EXERCISE DETAILS:
Here the job is to print all of the entries below verbatim and leave out any picture.

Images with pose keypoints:

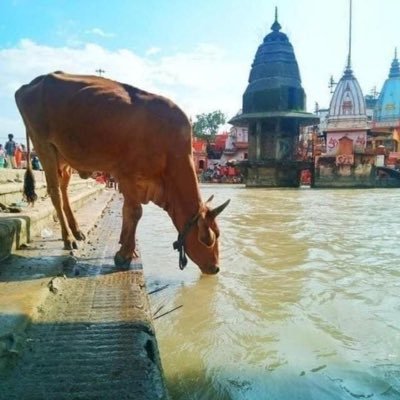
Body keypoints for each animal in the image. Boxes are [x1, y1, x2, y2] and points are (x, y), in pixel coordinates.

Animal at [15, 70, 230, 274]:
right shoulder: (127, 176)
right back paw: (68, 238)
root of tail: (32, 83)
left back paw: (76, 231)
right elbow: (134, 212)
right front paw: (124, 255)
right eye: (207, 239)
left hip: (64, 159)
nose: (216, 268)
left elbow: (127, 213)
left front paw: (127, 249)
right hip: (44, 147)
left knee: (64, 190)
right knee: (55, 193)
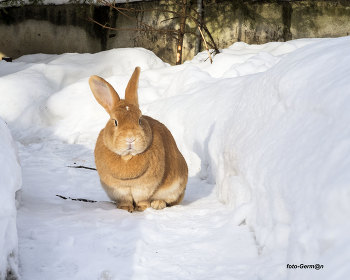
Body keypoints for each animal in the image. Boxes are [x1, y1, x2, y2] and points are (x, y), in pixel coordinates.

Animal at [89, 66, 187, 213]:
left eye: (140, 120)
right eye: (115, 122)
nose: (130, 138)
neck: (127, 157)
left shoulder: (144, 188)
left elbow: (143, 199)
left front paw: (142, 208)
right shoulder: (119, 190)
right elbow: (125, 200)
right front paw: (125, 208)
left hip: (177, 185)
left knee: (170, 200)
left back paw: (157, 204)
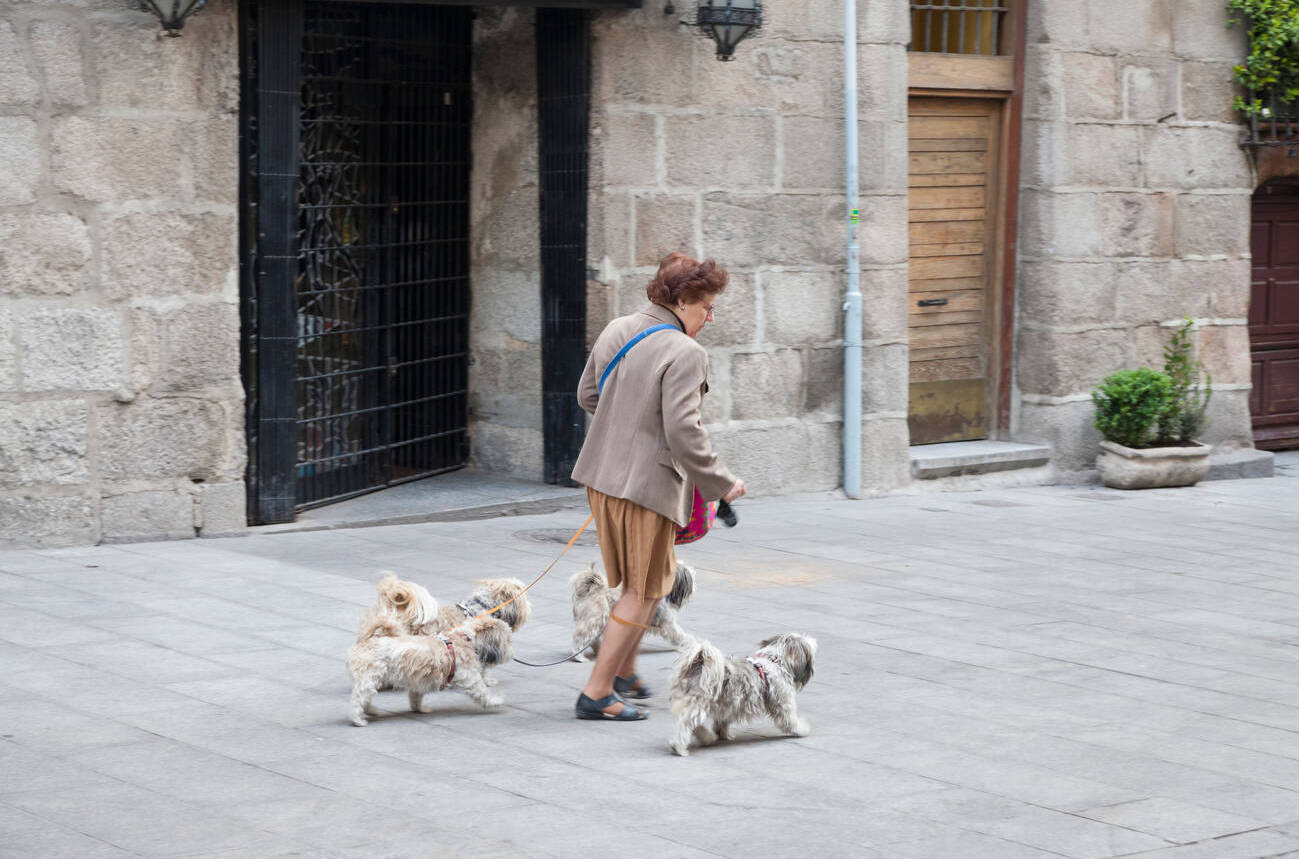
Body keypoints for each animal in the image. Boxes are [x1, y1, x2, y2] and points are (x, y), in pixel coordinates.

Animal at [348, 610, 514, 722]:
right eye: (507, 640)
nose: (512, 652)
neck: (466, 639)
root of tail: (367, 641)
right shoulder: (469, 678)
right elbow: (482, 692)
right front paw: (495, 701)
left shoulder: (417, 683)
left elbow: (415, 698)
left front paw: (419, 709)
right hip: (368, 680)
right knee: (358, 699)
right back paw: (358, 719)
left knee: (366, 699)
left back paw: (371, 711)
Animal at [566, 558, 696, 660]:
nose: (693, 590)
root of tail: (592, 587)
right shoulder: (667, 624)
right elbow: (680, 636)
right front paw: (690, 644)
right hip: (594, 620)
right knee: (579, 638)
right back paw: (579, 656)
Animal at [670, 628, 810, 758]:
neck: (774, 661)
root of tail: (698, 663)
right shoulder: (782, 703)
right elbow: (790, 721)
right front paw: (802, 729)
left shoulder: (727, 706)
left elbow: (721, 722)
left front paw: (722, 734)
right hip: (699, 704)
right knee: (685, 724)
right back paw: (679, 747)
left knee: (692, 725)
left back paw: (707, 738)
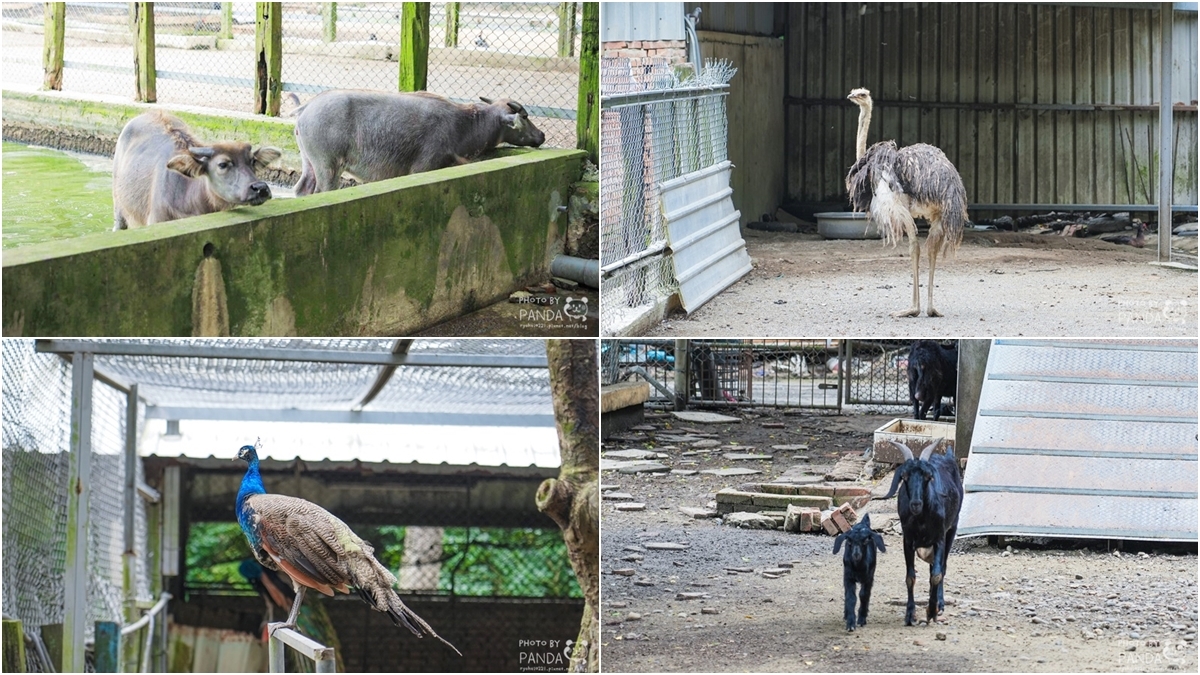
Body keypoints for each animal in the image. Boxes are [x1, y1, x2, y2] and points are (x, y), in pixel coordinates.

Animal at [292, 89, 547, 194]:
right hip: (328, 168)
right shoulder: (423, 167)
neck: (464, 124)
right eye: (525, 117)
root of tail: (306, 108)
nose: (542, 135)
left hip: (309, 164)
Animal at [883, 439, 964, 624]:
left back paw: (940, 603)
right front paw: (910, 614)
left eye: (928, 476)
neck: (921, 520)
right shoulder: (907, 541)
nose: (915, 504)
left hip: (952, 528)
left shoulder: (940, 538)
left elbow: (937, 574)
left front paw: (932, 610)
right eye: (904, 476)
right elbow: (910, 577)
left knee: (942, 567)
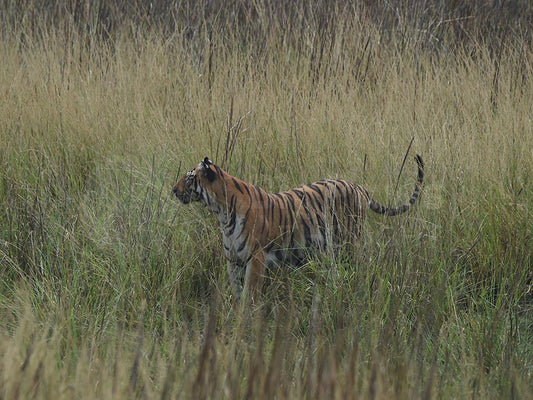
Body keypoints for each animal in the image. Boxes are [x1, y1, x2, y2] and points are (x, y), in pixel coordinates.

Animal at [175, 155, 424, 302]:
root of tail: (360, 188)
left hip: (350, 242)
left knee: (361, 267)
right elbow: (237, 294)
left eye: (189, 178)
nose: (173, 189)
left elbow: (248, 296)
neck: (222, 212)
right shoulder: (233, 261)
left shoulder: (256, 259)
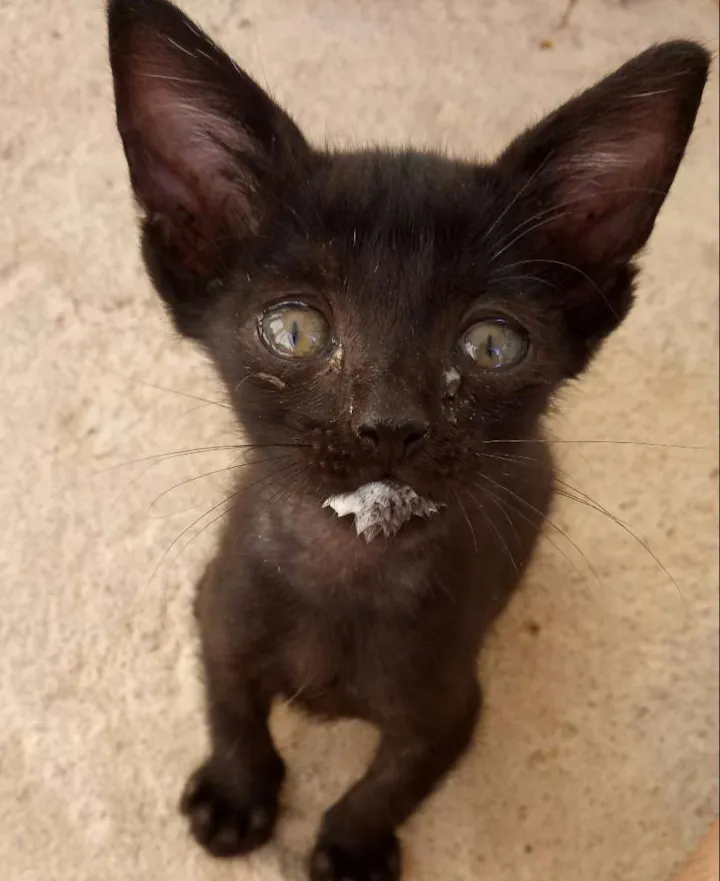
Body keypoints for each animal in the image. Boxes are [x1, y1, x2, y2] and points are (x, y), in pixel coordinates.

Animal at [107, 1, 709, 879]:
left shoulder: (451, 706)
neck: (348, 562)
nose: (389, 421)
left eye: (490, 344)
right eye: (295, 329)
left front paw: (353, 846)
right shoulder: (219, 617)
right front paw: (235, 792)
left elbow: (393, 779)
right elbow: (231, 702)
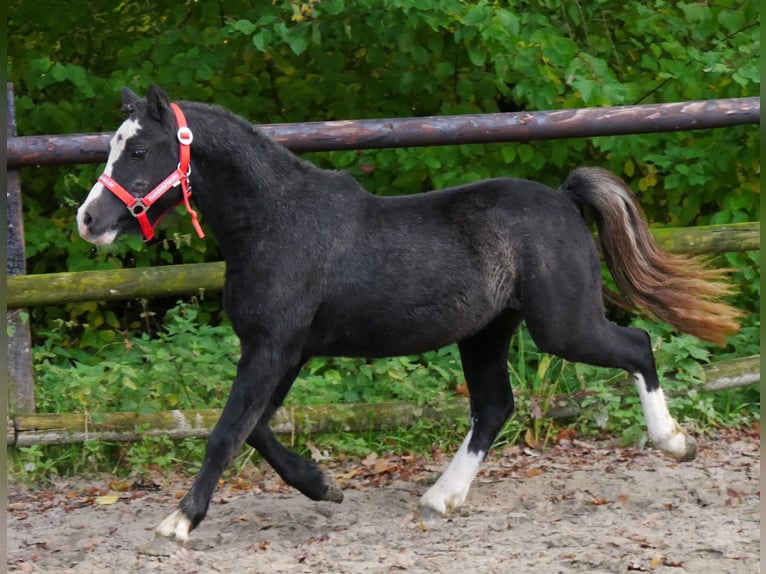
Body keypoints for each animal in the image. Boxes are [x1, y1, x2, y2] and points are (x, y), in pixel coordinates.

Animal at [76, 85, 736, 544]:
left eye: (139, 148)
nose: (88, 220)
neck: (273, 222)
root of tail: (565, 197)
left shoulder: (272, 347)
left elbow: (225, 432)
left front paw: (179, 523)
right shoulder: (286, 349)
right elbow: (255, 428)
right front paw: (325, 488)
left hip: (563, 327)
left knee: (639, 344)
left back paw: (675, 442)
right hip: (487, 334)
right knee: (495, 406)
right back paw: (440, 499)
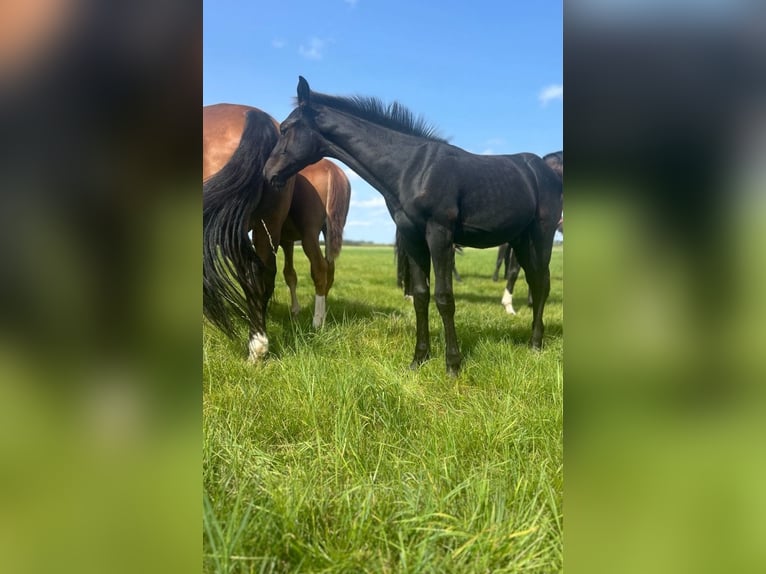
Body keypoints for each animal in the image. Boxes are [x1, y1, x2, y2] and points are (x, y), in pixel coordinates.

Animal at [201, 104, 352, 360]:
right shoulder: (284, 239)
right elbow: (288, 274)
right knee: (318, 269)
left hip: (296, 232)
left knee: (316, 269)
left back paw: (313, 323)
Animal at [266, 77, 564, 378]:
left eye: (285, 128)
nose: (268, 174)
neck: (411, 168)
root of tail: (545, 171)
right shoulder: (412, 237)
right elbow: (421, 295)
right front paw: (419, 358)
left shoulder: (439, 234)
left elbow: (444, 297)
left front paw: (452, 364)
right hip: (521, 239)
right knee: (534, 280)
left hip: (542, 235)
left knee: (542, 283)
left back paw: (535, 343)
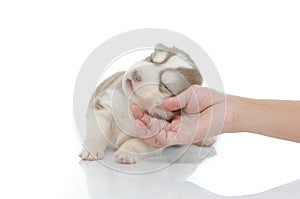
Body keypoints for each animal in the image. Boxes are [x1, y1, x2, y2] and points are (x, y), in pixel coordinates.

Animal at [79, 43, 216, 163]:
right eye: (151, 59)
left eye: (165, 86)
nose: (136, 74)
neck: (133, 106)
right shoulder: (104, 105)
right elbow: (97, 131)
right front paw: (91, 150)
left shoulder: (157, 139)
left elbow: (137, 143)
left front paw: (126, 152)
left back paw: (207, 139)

RESPONSE BOX:
Body keypoints for each animal in the image. Boxes are [x1, y1, x2, y2] and points are (x, y), in pixel coordinates.

Animal at [15, 70, 230, 274]:
right shoulder: (127, 176)
right back paw: (68, 238)
root of tail: (32, 83)
left back paw: (76, 231)
right elbow: (134, 212)
right front paw: (124, 255)
right eye: (207, 239)
left hip: (64, 159)
nose: (216, 268)
left elbow: (127, 213)
left front paw: (127, 249)
right hip: (44, 147)
left knee: (64, 190)
right knee: (55, 193)
Body keypoints for each animal in the image. Boxes are [x1, y1, x2, y2] and points are (x, y), in pixel coordinates.

Animal at [89, 66, 187, 213]:
left eye: (140, 120)
right eye: (115, 122)
nose: (130, 138)
neck: (127, 157)
left shoulder: (144, 188)
left elbow: (143, 199)
left front paw: (142, 208)
right shoulder: (119, 190)
right elbow: (125, 200)
right front paw: (125, 208)
left hip: (177, 185)
left knee: (170, 200)
left back paw: (157, 204)
Body keypoints for each animal in the image. Boxes are [x1, y1, x2, y2] and points are (x, y), in pixel coordinates.

Animal at [348, 610, 514, 722]:
right eye: (507, 640)
nose: (512, 652)
neck: (466, 639)
root of tail: (367, 641)
right shoulder: (469, 678)
right elbow: (482, 692)
right front paw: (495, 701)
left shoulder: (417, 683)
left elbow: (415, 698)
left front paw: (419, 709)
right hip: (368, 680)
right knee: (358, 699)
right back paw: (358, 719)
left knee: (366, 699)
left back paw: (371, 711)
Animal at [566, 558, 696, 660]:
nose: (693, 590)
root of tail: (592, 587)
right shoulder: (667, 624)
right elbow: (680, 636)
right front paw: (690, 644)
right hip: (594, 620)
right knee: (579, 638)
right back paw: (579, 656)
Animal at [670, 628, 810, 758]:
neck: (774, 661)
root of tail: (698, 663)
right shoulder: (782, 703)
right elbow: (790, 721)
right front paw: (802, 729)
left shoulder: (727, 706)
left elbow: (721, 722)
left front paw: (722, 734)
right hip: (699, 704)
right knee: (685, 724)
right back paw: (679, 747)
left knee: (692, 725)
left back paw: (707, 738)
Body keypoints for each animal in the image. Boxes are [x1, y1, x2, y2] and points are (x, y), in pixel coordinates.

Animal at [292, 89, 547, 194]:
right hip: (328, 168)
right shoulder: (423, 167)
neck: (464, 124)
right eye: (525, 117)
root of tail: (306, 108)
nose: (542, 135)
left hip: (309, 164)
Animal at [883, 439, 964, 624]:
left back paw: (940, 603)
right front paw: (910, 614)
left eye: (928, 476)
neck: (921, 520)
right shoulder: (907, 541)
nose: (915, 504)
left hip: (952, 528)
left shoulder: (940, 538)
left elbow: (937, 574)
left front paw: (932, 610)
right eye: (904, 476)
right elbow: (910, 577)
left knee: (942, 567)
Body keypoints for each animal in the image. Boxes are [x1, y1, x2, y2] and points are (x, y), in pixel coordinates.

Animal at [175, 155, 424, 302]:
root of tail: (360, 188)
left hip: (350, 242)
left knee: (361, 267)
right elbow: (237, 294)
left eye: (189, 178)
nose: (173, 189)
left elbow: (248, 296)
neck: (222, 212)
right shoulder: (233, 261)
left shoulder: (256, 259)
Body keypoints for each animal in the image. Boxes are [x1, y1, x2, y2] and points are (x, y), in pixel coordinates.

Animal at [107, 1, 709, 879]:
left shoulder: (451, 706)
neck: (348, 562)
nose: (389, 421)
left eye: (490, 344)
right eye: (295, 329)
left front paw: (353, 846)
right shoulder: (219, 617)
right front paw: (235, 792)
left elbow: (393, 779)
right elbow: (231, 702)
Body keypoints for each animal in the image. Boxes are [x1, y1, x2, y2] and points are (x, y), in pixel coordinates.

Animal at [76, 85, 736, 544]:
left eye: (139, 148)
nose: (88, 220)
neck: (273, 222)
root of tail: (565, 197)
left shoulder: (272, 347)
left elbow: (225, 432)
left front paw: (179, 523)
right shoulder: (286, 349)
right elbow: (255, 428)
right front paw: (325, 488)
left hip: (563, 327)
left knee: (639, 344)
left back paw: (675, 442)
right hip: (487, 334)
right knee: (495, 406)
right back paw: (440, 499)
Body keypoints for each animal in the image. Boxes are [x1, y1, x2, y2] and points are (x, y), in pixel coordinates.

Animal at [201, 104, 352, 360]:
right shoulder: (284, 239)
right elbow: (288, 274)
right knee: (318, 269)
left hip: (296, 232)
left knee: (316, 269)
left back paw: (313, 323)
Animal at [266, 77, 564, 378]:
left eye: (285, 128)
nose: (268, 174)
neck: (411, 168)
root of tail: (545, 171)
right shoulder: (412, 237)
right elbow: (421, 295)
right front paw: (419, 358)
left shoulder: (439, 234)
left elbow: (444, 297)
left front paw: (452, 364)
right hip: (521, 239)
right knee: (534, 280)
left hip: (542, 235)
left knee: (542, 283)
left back paw: (535, 343)
Body keypoints for each animal in the image. Boxes are [x1, y1, x2, y2] and points are (x, y), in pixel coordinates.

Animal at [79, 43, 216, 163]:
right eye: (151, 59)
left eye: (165, 86)
nose: (136, 74)
neck: (133, 106)
right shoulder: (104, 105)
right elbow: (97, 131)
right front paw: (91, 150)
left shoulder: (157, 139)
left elbow: (137, 143)
left front paw: (126, 152)
left back paw: (207, 139)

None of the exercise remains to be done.